Мог ли я предположить, что мне когда-нибудь потребуется вспомнить и вновь пережить трагедию многих тысяч людей; мог ли я предполагать, что мне придется встретиться лицом к лицу с палачами, следы издевательств которых я ношу на своем теле до сего времени. Конечно, нет. Но вспомнить было необходимо.

Во время показаний я не смотрел на эсэсовцев, сидевших на скамье подсудимых, демонстративно отвернулся от них. Чувство брезгливости, чувство животной ненависти, сохранявшееся с того самого времени, особенно обострившееся воспоминаниями и обстановкой процесса, удерживало меня. Я не хотел их видеть. Мне больно, невыносимо больно было бы снова увидеть их и вновь пережить обидное состояние собственного бессилия. Ведь и сейчас, как когда-то, я не могу физически отомстить им за все пережитое; за все пытки, унижения, оскорбления; за смерть своих товарищей. Лучшее, что я могу осуществить в теперешнем моем положении, — это проявить к ним полнейшее безразличие. Я внушил себе, что они для меня не существуют. Несмотря на то что они все еще живы и представляют потенциальную силу, для меня они трупы. Они зловоние фашизма, и мне до боли, до темноты противно было.

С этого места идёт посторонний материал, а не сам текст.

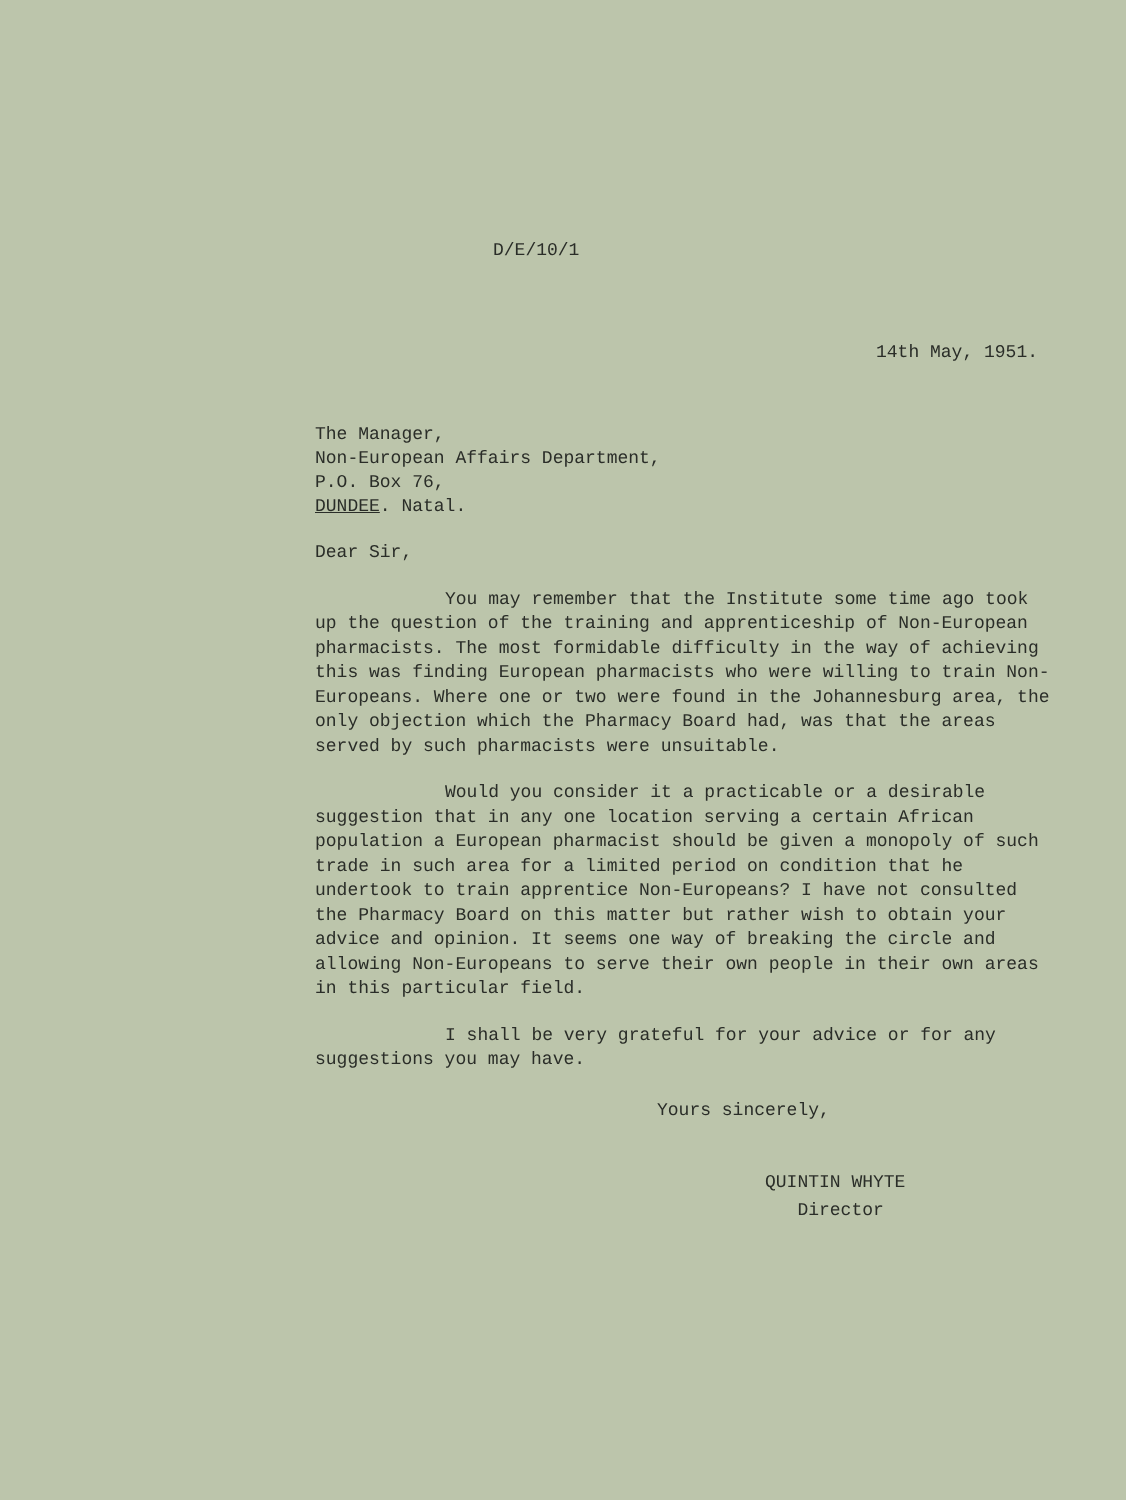D/E/10/1
14th May, 1951.
The Manager,
Non-European Affairs Department,
P.O. Box 76,
DUNDEE. Natal.
Dear Sir,
You may remember that the Institute some time ago took up the question of the training and apprenticeship of Non-European pharmacists. The most formidable difficulty in the way of achieving this was finding European pharmacists who were willing to train Non-Europeans. Where one or two were found in the Johannesburg area, the only objection which the Pharmacy Board had, was that the areas served by such pharmacists were unsuitable.
Would you consider it a practicable or a desirable suggestion that in any one location serving a certain African population a European pharmacist should be given a monopoly of such trade in such area for a limited period on condition that he undertook to train apprentice Non-Europeans? I have not consulted the Pharmacy Board on this matter but rather wish to obtain your advice and opinion. It seems one way of breaking the circle and allowing Non-Europeans to serve their own people in their own areas in this particular field.
I shall be very grateful for your advice or for any suggestions you may have.
Yours sincerely,
QUINTIN WHYTE
Director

Я хорошо знал, что процесс уголовный. Судят эсэсовцев за их уголовные преступления в Освенциме. Но я и мои товарищи прекрасно понимали также, где идет суд, кого судят, кто судит и кто стоит за спиной суда и подсудимых. Но мы увидели и другое — за показаниями следят сотни людей переполненного [210] зала. Учащиеся, студенты, рабочая молодежь, немцы всех возрастов, затаив дыхание, слушали о чудовищных преступлениях, творившихся в Освенциме. Для них, как и для нас, уголовный процесс превращался в нечто большее.

Идет перекрестный допрос.

Сижу спокойно. Спокойно — для окружающих. Нервы напряжены. Стараюсь по выражению лиц, по интонации голоса судей, присяжных прокуроров, защиты понять суть вопросов, ответов, пререканий. Как жаль, что не знаю немецкого языка.

Особенно живо лицо сидящей напротив меня за столиком переводчицы Веры. Она волнуется, переживает. Вопросы и ответы красноречиво отражаются на ее лице, выражая то радость, то негодование, то гнев, то презрение.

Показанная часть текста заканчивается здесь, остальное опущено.